## What to produce
Every line of the entries below that includes "money" belongs in the answer, copied as written.

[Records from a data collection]
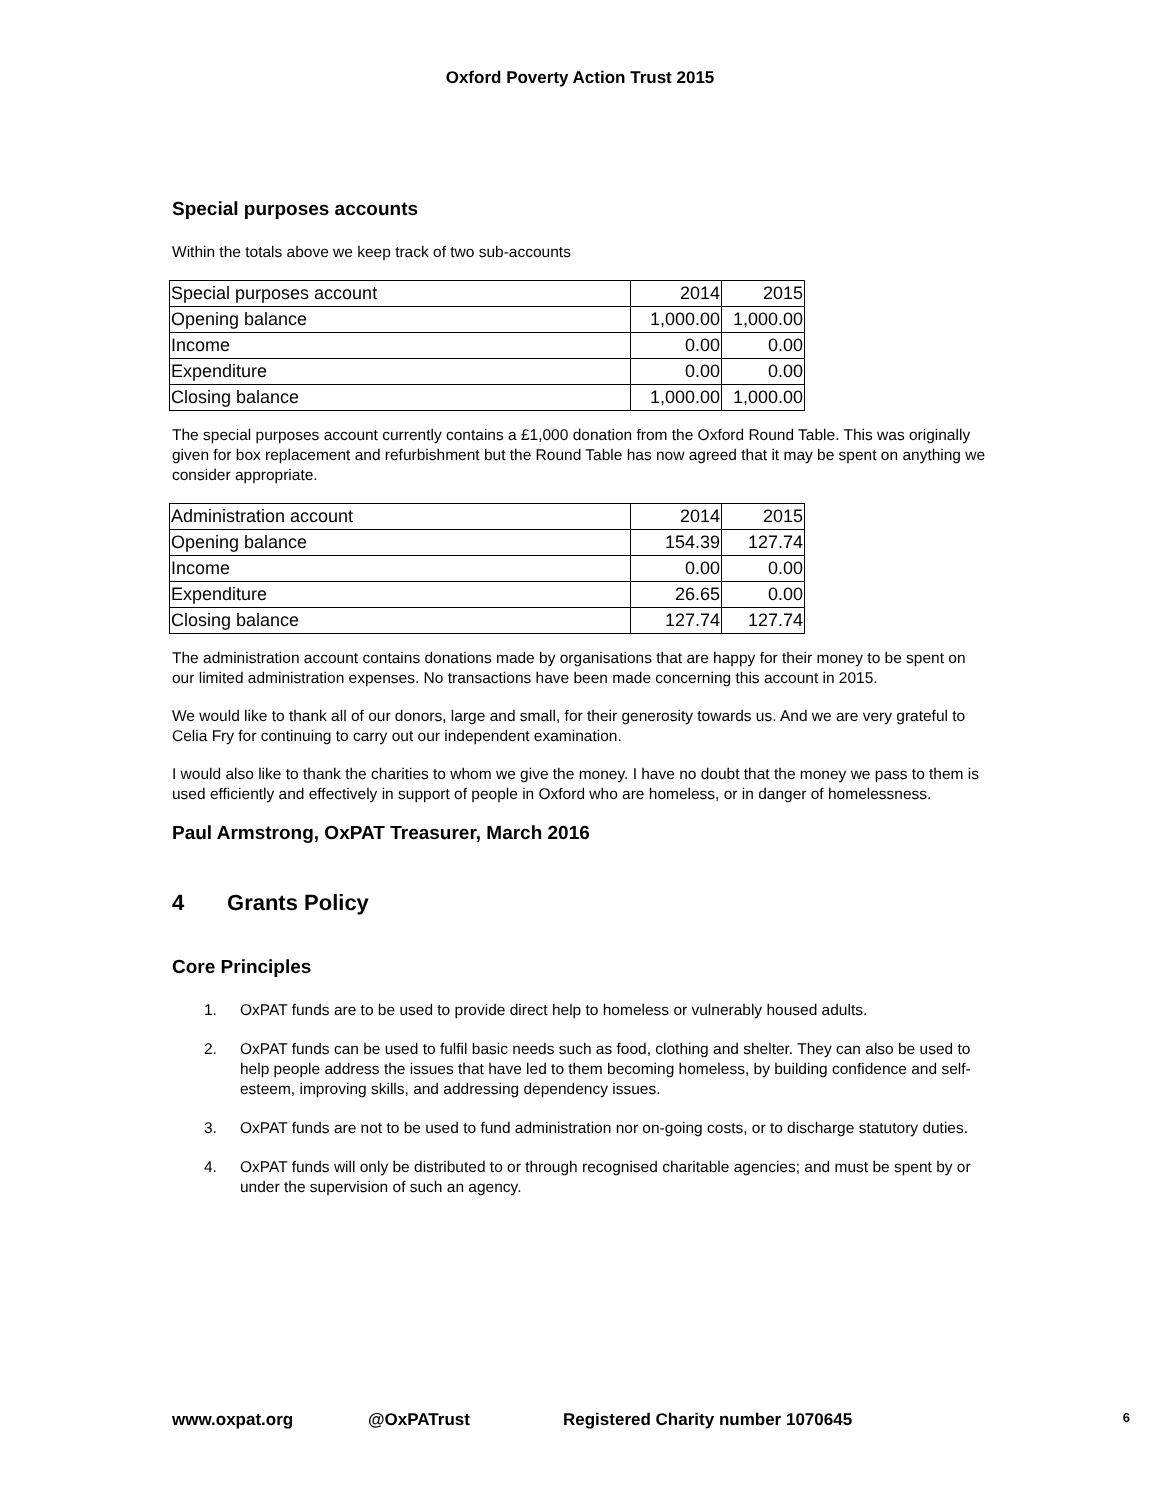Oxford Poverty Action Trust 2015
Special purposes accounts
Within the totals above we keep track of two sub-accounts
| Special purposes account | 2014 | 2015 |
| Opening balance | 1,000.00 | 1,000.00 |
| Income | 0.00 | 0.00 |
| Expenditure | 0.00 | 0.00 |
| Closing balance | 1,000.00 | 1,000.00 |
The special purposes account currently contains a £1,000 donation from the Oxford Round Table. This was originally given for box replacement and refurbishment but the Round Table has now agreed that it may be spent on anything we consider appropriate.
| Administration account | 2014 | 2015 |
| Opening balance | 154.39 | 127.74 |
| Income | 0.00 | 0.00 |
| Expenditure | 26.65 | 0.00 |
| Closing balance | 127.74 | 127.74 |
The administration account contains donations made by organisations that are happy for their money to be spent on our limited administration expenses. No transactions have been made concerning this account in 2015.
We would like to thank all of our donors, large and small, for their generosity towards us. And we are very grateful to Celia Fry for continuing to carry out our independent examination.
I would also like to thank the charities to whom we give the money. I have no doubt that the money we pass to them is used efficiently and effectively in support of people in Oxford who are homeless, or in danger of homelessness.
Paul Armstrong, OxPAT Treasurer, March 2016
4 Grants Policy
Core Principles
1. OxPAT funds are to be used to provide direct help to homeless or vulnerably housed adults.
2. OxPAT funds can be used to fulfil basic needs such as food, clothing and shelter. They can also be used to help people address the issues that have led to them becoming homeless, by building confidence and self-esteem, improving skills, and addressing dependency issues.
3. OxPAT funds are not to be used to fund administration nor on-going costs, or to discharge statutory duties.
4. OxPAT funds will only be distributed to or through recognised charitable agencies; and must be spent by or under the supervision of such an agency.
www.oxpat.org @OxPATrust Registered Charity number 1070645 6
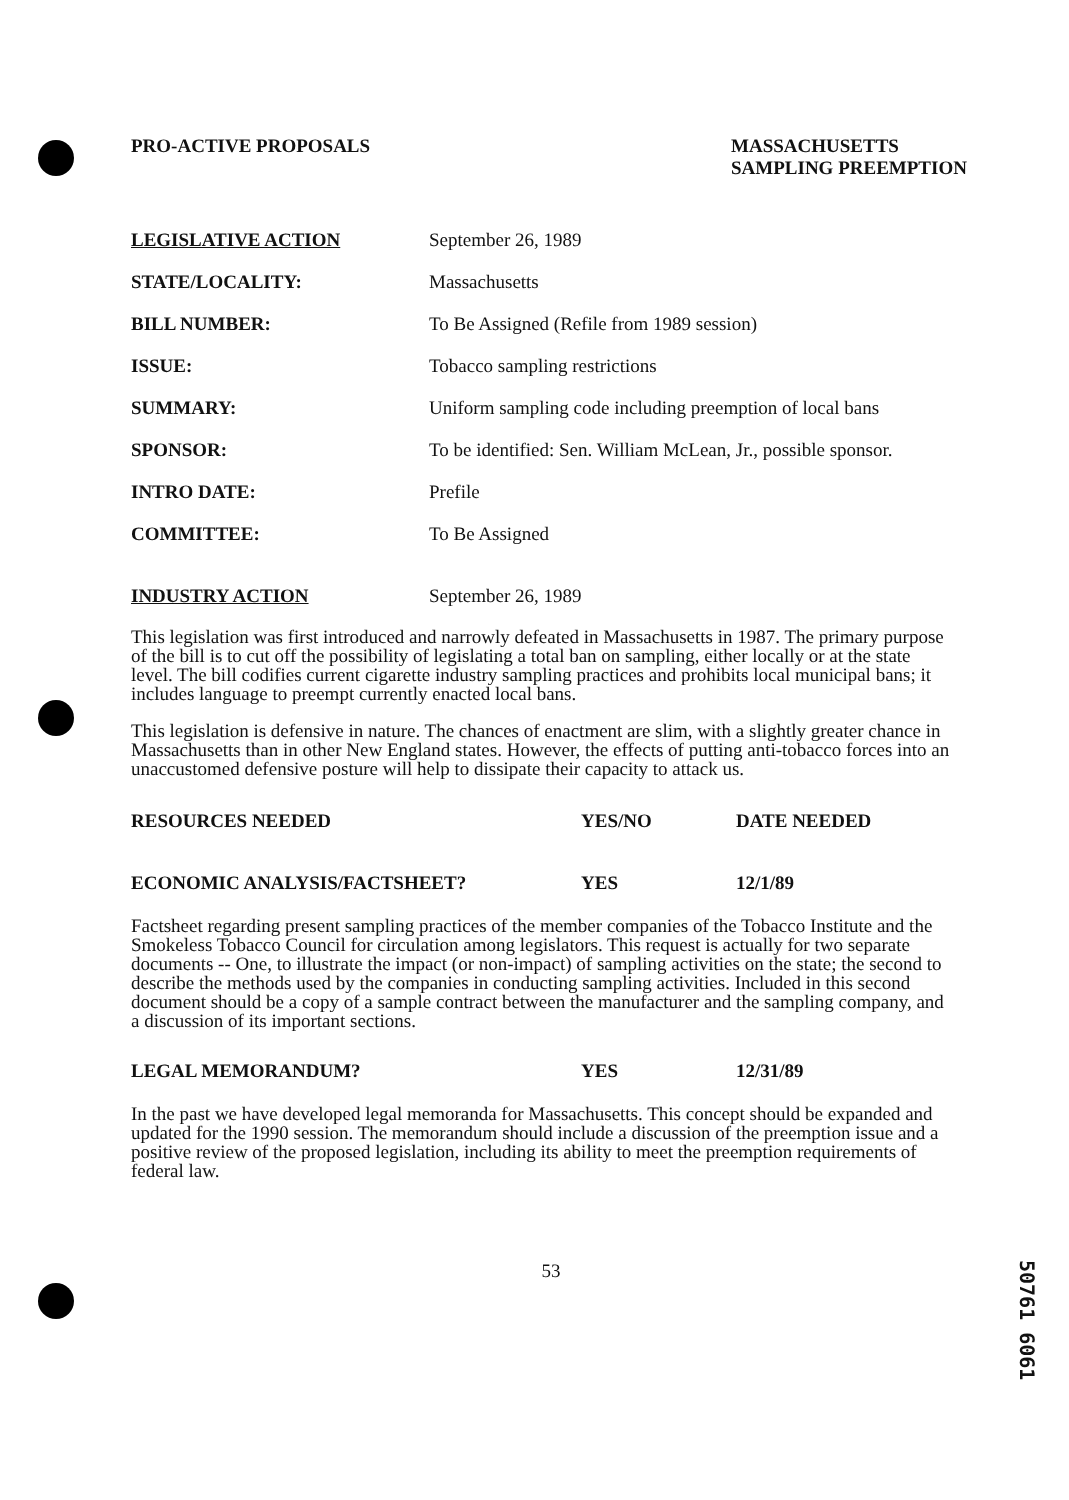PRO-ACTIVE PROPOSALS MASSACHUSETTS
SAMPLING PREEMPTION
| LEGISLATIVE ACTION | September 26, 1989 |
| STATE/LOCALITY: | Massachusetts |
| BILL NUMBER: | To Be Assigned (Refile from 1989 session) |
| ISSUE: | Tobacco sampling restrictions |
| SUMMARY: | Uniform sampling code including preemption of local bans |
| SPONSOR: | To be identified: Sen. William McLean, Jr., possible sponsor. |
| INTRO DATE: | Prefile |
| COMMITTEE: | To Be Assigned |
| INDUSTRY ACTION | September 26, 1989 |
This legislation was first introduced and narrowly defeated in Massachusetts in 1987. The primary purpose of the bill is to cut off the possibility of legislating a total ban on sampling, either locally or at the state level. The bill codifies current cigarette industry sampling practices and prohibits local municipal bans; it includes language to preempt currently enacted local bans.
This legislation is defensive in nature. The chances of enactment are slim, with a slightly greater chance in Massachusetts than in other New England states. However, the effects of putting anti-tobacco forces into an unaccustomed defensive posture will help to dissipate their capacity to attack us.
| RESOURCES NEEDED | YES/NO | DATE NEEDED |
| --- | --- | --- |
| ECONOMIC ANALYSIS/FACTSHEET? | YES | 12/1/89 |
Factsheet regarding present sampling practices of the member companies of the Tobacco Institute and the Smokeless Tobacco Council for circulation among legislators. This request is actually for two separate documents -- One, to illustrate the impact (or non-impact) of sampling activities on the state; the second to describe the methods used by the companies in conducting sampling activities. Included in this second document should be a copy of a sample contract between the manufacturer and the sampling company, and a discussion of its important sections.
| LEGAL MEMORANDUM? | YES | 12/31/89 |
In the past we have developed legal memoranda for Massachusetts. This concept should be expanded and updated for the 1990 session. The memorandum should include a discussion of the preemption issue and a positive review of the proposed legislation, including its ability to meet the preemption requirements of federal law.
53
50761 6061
* * *
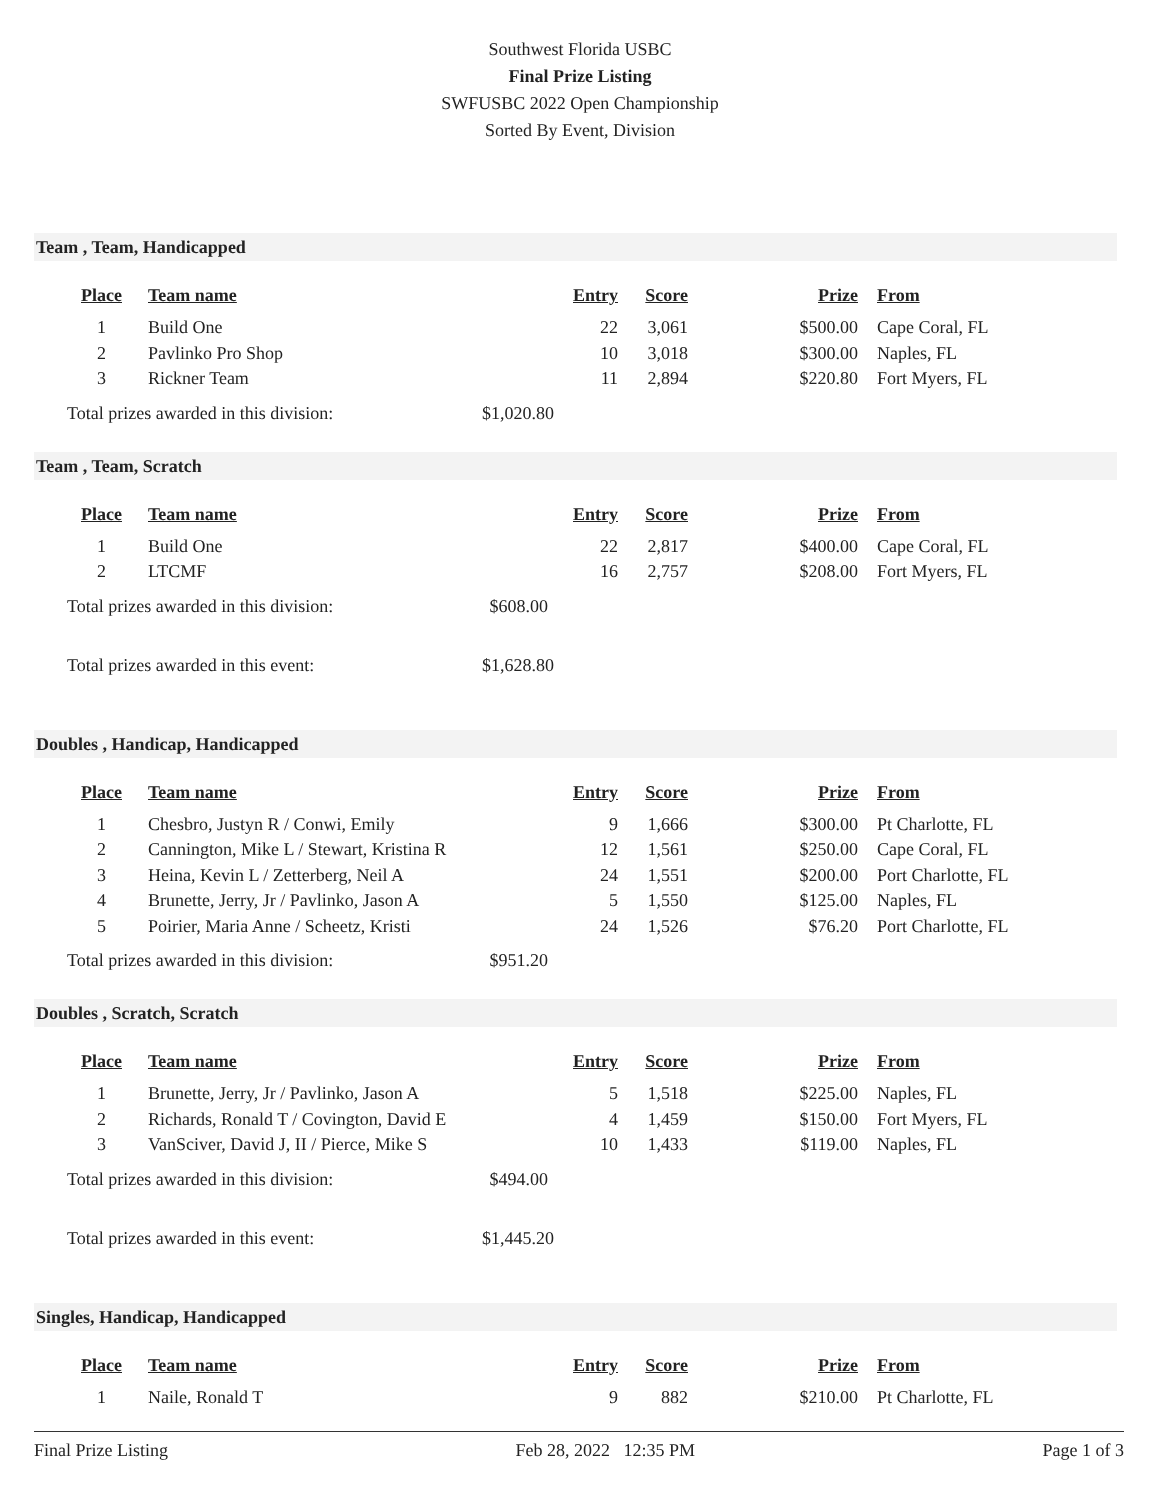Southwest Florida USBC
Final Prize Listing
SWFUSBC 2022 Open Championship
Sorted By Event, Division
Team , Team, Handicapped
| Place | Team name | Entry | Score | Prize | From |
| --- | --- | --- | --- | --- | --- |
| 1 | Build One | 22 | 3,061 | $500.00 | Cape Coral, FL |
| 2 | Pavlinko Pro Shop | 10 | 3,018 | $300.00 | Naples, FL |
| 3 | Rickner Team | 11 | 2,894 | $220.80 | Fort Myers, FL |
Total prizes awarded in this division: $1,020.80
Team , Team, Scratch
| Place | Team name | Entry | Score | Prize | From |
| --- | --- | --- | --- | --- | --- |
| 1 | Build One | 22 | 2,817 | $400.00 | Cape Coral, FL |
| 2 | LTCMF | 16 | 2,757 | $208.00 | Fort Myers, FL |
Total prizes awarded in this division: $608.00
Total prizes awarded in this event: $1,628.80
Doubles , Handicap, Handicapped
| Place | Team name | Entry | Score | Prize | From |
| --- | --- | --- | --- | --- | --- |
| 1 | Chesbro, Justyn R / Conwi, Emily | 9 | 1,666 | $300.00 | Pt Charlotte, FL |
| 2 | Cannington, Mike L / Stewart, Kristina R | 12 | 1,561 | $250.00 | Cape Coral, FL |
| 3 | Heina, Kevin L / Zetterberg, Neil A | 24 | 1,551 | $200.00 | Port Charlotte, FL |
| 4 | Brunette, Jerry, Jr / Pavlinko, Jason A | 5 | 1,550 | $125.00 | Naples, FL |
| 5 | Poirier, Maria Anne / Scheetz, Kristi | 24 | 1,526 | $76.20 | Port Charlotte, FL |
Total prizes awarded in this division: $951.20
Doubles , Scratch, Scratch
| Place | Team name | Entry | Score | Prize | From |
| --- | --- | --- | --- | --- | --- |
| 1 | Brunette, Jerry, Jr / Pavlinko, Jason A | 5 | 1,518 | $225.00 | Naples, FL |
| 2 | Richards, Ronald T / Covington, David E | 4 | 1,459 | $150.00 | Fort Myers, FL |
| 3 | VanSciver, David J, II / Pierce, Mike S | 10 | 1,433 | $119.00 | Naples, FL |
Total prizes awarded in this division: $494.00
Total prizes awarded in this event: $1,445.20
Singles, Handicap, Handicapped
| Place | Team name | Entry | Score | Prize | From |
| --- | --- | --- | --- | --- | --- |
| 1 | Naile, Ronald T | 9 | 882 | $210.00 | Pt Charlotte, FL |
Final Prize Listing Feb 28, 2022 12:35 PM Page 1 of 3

## Answer to the exercise
The administration account contains donations made by organisations that are happy for their money to be spent on our limited administration expenses. No transactions have been made concerning this account in 2015.
I would also like to thank the charities to whom we give the money. I have no doubt that the money we pass to them is used efficiently and effectively in support of people in Oxford who are homeless, or in danger of homelessness.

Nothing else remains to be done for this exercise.